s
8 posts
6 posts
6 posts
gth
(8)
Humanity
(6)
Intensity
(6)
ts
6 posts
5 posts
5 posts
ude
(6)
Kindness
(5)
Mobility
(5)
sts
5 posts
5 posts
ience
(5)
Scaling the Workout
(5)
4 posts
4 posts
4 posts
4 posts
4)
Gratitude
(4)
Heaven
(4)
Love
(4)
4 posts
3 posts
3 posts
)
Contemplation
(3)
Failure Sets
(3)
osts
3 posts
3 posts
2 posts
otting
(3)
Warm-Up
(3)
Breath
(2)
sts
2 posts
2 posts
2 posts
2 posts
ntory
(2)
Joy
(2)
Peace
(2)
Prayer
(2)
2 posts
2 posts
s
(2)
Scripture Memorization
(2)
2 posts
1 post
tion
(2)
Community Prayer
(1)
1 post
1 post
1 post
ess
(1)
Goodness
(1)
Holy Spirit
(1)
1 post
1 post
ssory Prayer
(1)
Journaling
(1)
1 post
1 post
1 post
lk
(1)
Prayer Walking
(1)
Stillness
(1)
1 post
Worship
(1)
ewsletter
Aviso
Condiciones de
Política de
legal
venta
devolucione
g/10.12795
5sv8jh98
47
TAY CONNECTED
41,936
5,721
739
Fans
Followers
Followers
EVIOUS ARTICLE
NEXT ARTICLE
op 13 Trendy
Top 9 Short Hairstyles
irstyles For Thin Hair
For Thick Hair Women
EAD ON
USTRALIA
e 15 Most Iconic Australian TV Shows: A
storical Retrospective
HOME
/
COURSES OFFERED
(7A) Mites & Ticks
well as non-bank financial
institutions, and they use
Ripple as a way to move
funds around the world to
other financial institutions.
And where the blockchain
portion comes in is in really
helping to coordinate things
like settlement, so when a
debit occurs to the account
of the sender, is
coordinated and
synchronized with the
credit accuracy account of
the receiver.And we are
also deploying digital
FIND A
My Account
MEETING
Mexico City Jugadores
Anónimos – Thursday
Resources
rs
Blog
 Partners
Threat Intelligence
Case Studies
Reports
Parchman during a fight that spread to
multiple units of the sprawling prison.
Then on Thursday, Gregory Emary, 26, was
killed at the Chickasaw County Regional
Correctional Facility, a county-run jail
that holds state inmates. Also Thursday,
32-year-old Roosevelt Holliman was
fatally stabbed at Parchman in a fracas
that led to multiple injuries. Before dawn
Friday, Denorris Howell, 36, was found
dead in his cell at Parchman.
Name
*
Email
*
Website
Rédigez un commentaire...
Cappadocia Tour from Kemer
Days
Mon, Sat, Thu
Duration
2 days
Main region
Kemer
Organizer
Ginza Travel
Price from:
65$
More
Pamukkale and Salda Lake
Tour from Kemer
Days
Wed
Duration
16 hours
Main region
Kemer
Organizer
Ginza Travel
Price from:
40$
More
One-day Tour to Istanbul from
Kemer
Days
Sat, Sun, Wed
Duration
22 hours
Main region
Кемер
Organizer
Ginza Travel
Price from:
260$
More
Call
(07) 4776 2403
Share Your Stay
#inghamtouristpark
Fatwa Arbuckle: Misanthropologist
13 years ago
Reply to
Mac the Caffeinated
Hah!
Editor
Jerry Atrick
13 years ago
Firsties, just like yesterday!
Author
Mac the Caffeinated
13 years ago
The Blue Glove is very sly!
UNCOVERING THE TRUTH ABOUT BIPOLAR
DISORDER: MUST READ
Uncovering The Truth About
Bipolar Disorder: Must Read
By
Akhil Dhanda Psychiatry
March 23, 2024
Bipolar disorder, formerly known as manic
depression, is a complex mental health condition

• [What to produce] Pick out every line above containing the string "that". Matching is case-sensitive.

• [Result for this task]
Parchman during a fight that spread to
that holds state inmates. Also Thursday,
that led to multiple injuries. Before dawn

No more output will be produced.